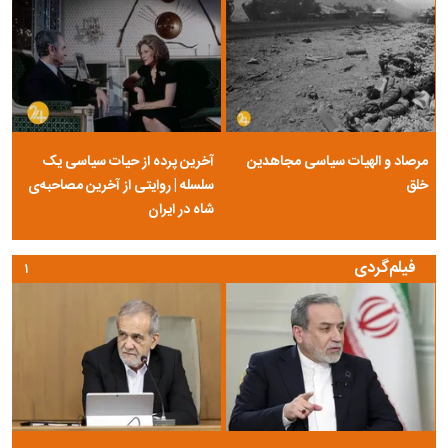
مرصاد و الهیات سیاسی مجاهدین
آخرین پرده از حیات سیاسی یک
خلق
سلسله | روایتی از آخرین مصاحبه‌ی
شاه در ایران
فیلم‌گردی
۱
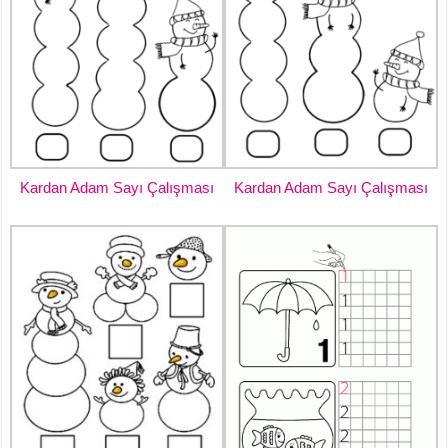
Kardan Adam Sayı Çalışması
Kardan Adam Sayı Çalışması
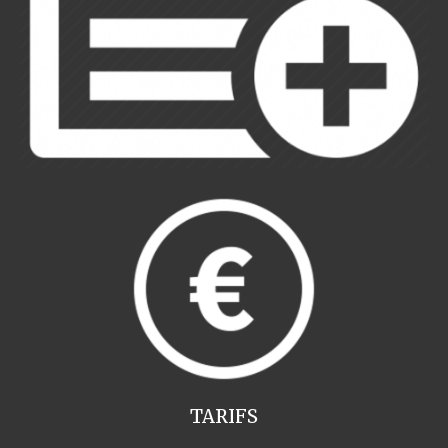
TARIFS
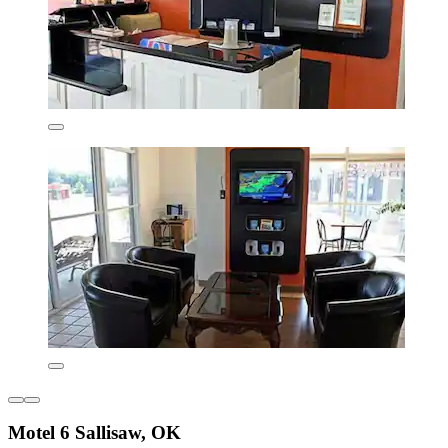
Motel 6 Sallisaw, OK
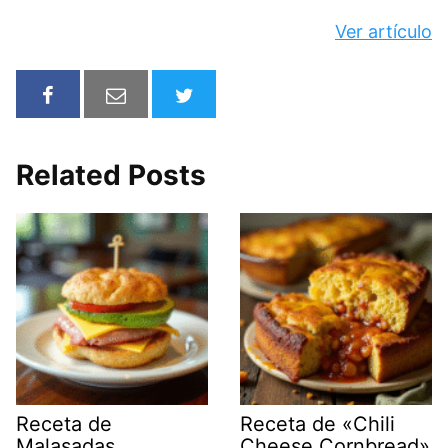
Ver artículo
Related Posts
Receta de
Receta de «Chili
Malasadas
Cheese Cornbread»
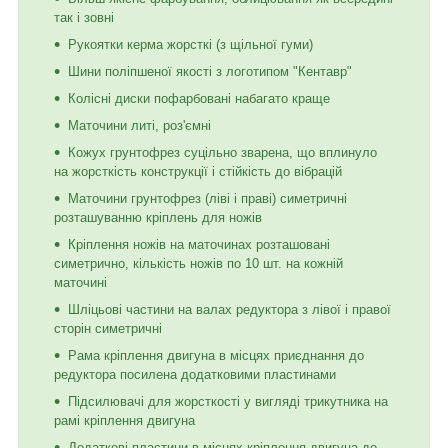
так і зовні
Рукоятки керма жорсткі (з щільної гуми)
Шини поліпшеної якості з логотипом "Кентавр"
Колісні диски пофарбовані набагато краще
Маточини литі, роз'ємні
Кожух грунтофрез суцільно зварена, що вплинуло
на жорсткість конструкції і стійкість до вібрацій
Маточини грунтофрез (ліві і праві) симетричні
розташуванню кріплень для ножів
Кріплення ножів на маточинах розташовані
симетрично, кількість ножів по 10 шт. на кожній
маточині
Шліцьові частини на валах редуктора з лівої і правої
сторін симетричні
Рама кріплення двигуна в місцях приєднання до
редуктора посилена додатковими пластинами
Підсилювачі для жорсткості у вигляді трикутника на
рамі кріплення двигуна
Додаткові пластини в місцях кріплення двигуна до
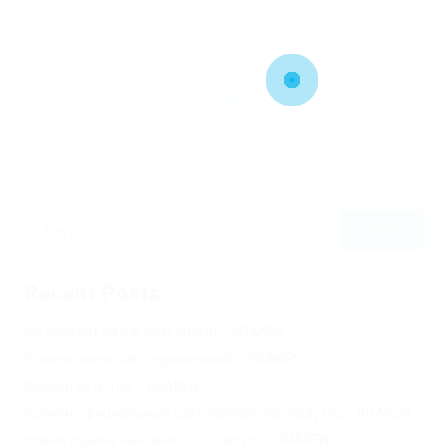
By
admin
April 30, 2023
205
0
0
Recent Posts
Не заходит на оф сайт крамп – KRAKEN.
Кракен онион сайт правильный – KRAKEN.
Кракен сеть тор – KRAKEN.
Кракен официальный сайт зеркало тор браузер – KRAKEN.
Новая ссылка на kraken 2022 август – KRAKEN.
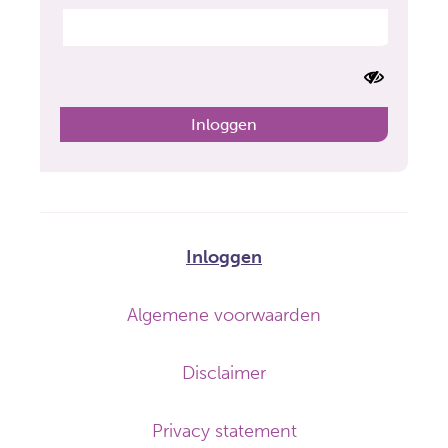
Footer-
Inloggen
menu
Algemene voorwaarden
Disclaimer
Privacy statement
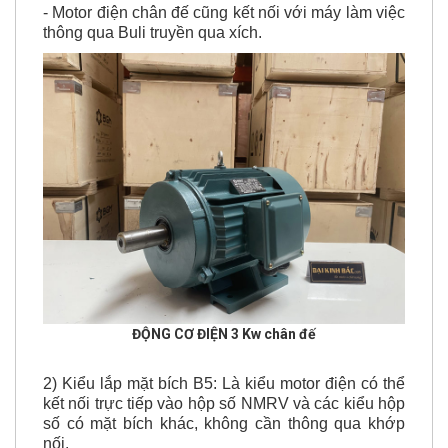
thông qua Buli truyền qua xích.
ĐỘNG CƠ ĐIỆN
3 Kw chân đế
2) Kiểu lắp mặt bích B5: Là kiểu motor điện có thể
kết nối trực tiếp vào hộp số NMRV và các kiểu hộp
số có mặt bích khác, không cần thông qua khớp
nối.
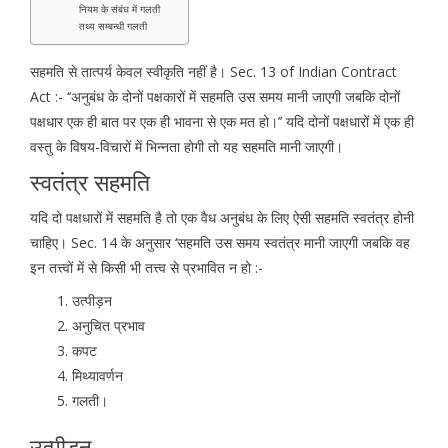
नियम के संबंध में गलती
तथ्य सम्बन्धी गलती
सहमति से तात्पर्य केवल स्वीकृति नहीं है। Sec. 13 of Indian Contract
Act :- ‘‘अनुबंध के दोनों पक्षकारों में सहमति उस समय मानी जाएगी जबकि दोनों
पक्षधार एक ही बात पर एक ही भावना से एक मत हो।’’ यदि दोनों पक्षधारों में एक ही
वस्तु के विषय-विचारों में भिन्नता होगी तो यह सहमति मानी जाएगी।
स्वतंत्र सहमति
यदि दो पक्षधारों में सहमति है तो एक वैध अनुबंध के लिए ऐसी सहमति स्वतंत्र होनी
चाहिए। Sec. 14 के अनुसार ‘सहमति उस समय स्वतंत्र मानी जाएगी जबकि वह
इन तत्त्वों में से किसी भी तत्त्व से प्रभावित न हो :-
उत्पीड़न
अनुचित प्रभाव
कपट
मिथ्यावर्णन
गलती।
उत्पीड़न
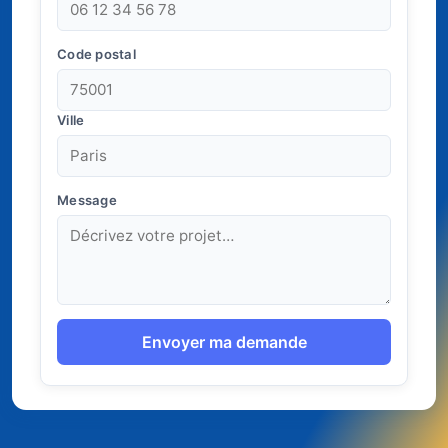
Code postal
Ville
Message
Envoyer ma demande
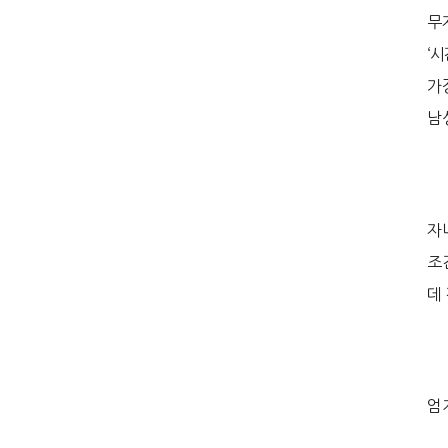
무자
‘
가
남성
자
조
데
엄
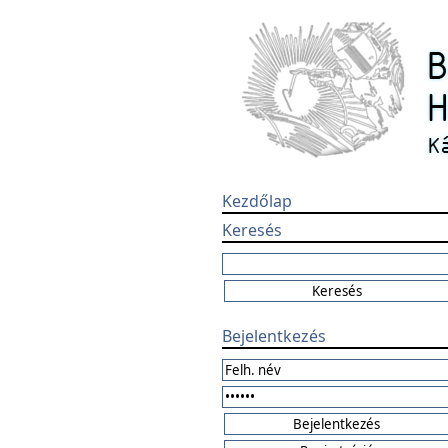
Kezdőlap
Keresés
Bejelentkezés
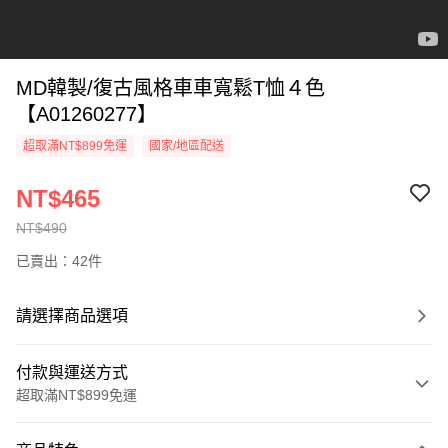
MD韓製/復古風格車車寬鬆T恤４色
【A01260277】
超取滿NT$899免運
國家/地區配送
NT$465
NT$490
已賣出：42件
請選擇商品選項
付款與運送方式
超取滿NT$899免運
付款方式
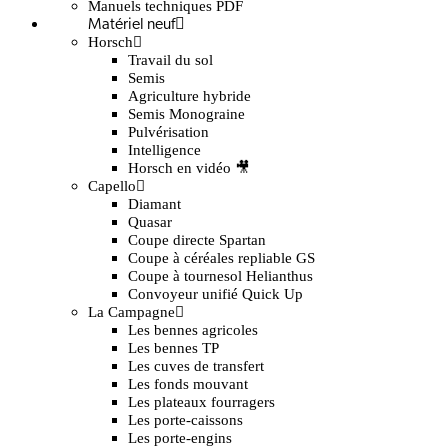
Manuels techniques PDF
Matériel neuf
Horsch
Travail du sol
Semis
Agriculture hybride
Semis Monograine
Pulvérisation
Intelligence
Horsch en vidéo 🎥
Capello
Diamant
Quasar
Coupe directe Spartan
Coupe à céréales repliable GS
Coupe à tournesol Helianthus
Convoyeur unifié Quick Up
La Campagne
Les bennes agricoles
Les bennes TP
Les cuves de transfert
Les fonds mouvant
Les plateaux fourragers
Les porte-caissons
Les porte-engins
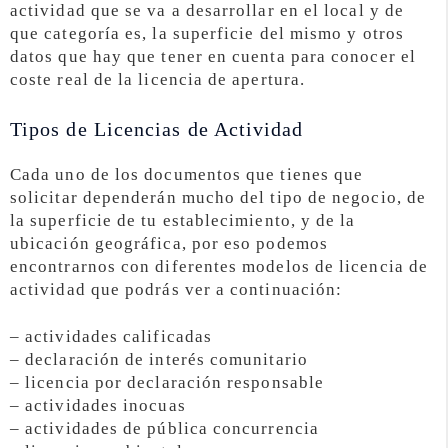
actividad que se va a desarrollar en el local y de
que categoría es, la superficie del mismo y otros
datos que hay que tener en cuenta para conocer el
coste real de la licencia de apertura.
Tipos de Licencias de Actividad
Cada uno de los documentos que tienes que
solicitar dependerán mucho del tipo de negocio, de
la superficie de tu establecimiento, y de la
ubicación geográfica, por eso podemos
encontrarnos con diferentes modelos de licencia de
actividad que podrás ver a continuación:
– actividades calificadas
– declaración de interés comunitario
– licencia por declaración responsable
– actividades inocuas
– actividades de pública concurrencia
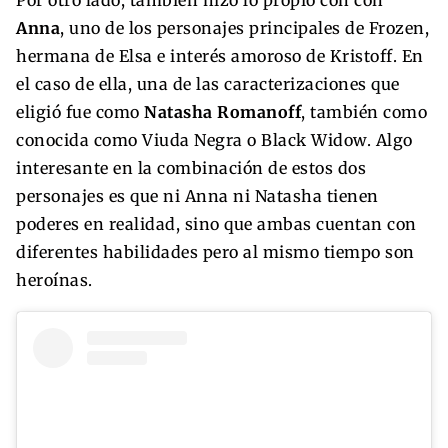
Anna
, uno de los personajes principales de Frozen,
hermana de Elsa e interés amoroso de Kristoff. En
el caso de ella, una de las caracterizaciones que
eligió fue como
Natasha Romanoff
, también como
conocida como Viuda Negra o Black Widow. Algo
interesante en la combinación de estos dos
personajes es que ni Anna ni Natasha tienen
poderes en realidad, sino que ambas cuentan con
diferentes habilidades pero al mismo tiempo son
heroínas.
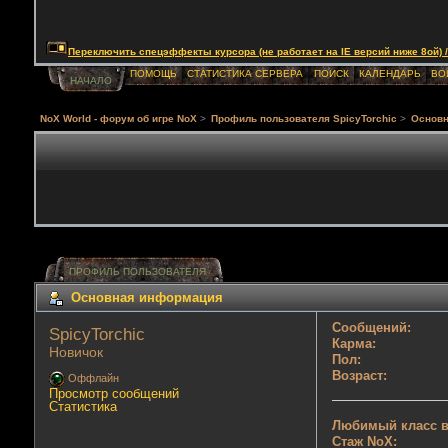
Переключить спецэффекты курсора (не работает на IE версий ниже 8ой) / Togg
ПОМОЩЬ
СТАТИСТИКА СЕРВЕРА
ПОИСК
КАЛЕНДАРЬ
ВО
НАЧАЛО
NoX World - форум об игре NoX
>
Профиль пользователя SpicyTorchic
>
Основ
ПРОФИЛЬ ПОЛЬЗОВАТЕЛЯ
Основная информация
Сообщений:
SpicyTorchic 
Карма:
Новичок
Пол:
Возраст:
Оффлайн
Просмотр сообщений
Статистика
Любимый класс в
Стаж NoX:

[Your objective] With the pictures set aside, return each line of the listing exactly as given.

[Answer to the exercise]
مرصاد و الهیات سیاسی مجاهدین
آخرین پرده از حیات سیاسی یک
خلق
سلسله | روایتی از آخرین مصاحبه‌ی
شاه در ایران
فیلم‌گردی
۱
Kardan Adam Sayı Çalışması
Kardan Adam Sayı Çalışması
TARIFS
Motel 6 Sallisaw, OK
Ver artículo
Related Posts
Receta de
Receta de «Chili
Malasadas
Cheese Cornbread»
так і зовні
Рукоятки керма жорсткі (з щільної гуми)
Шини поліпшеної якості з логотипом "Кентавр"
Колісні диски пофарбовані набагато краще
Маточини литі, роз'ємні
Кожух грунтофрез суцільно зварена, що вплинуло
на жорсткість конструкції і стійкість до вібрацій
Маточини грунтофрез (ліві і праві) симетричні
розташуванню кріплень для ножів
Кріплення ножів на маточинах розташовані
симетрично, кількість ножів по 10 шт. на кожній
маточині
Шліцьові частини на валах редуктора з лівої і правої
сторін симетричні
Рама кріплення двигуна в місцях приєднання до
редуктора посилена додатковими пластинами
Підсилювачі для жорсткості у вигляді трикутника на
рамі кріплення двигуна
Додаткові пластини в місцях кріплення двигуна до
By
admin
April 30, 2023
205
0
0
Recent Posts
Не заходит на оф сайт крамп – KRAKEN.
Кракен онион сайт правильный – KRAKEN.
Кракен сеть тор – KRAKEN.
Кракен официальный сайт зеркало тор браузер – KRAKEN.
Новая ссылка на kraken 2022 август – KRAKEN.
Footer-
Inloggen
menu
Algemene voorwaarden
Disclaimer
Privacy statement
thông qua Buli truyền qua xích.
ĐỘNG CƠ ĐIỆN
3 Kw chân đế
2) Kiểu lắp mặt bích B5: Là kiểu motor điện có thể
kết nối trực tiếp vào hộp số NMRV và các kiểu hộp
số có mặt bích khác, không cần thông qua khớp
nối.
नियम के संबंध में गलती
तथ्य सम्बन्धी गलती
सहमति से तात्पर्य केवल स्वीकृति नहीं है। Sec. 13 of Indian Contract
Act :- ‘‘अनुबंध के दोनों पक्षकारों में सहमति उस समय मानी जाएगी जबकि दोनों
पक्षधार एक ही बात पर एक ही भावना से एक मत हो।’’ यदि दोनों पक्षधारों में एक ही
वस्तु के विषय-विचारों में भिन्नता होगी तो यह सहमति मानी जाएगी।
स्वतंत्र सहमति
यदि दो पक्षधारों में सहमति है तो एक वैध अनुबंध के लिए ऐसी सहमति स्वतंत्र होनी
चाहिए। Sec. 14 के अनुसार ‘सहमति उस समय स्वतंत्र मानी जाएगी जबकि वह
इन तत्त्वों में से किसी भी तत्त्व से प्रभावित न हो :-
उत्पीड़न
अनुचित प्रभाव
कपट
मिथ्यावर्णन
गलती।
उत्पीड़न
Code postal
Ville
Message
Envoyer ma demande
무자
‘
가
남성
자
조
데
엄
Kezdőlap
Keresés
Bejelentkezés
MD韓製/復古風格車車寬鬆T恤４色
【A01260277】
超取滿NT$899免運
國家/地區配送
NT$465
NT$490
已賣出：42件
請選擇商品選項
付款與運送方式
超取滿NT$899免運
付款方式
Manuels techniques PDF
Matériel neuf
Horsch
Travail du sol
Semis
Agriculture hybride
Semis Monograine
Pulvérisation
Intelligence
Horsch en vidéo 🎥
Capello
Diamant
Quasar
Coupe directe Spartan
Coupe à céréales repliable GS
Coupe à tournesol Helianthus
Convoyeur unifié Quick Up
La Campagne
Les bennes agricoles
Les bennes TP
Les cuves de transfert
Les fonds mouvant
Les plateaux fourragers
Les porte-caissons
Les porte-engins
actividad que se va a desarrollar en el local y de
que categoría es, la superficie del mismo y otros
datos que hay que tener en cuenta para conocer el
coste real de la licencia de apertura.
Tipos de Licencias de Actividad
Cada uno de los documentos que tienes que
solicitar dependerán mucho del tipo de negocio, de
la superficie de tu establecimiento, y de la
ubicación geográfica, por eso podemos
encontrarnos con diferentes modelos de licencia de
actividad que podrás ver a continuación:
– actividades calificadas
– declaración de interés comunitario
– licencia por declaración responsable
– actividades inocuas
– actividades de pública concurrencia
Anna
, uno de los personajes principales de Frozen,
hermana de Elsa e interés amoroso de Kristoff. En
el caso de ella, una de las caracterizaciones que
eligió fue como
Natasha Romanoff
, también como
conocida como Viuda Negra o Black Widow. Algo
interesante en la combinación de estos dos
personajes es que ni Anna ni Natasha tienen
poderes en realidad, sino que ambas cuentan con
diferentes habilidades pero al mismo tiempo son
heroínas.
Переключить спецэффекты курсора (не работает на IE версий ниже 8ой) / Togg
ПОМОЩЬ
СТАТИСТИКА СЕРВЕРА
ПОИСК
КАЛЕНДАРЬ
ВО
НАЧАЛО
NoX World - форум об игре NoX
>
Профиль пользователя SpicyTorchic
>
Основ
ПРОФИЛЬ ПОЛЬЗОВАТЕЛЯ
Основная информация
Сообщений:
SpicyTorchic 
Карма:
Новичок
Пол:
Возраст:
Оффлайн
Просмотр сообщений
Статистика
Любимый класс в
Стаж NoX:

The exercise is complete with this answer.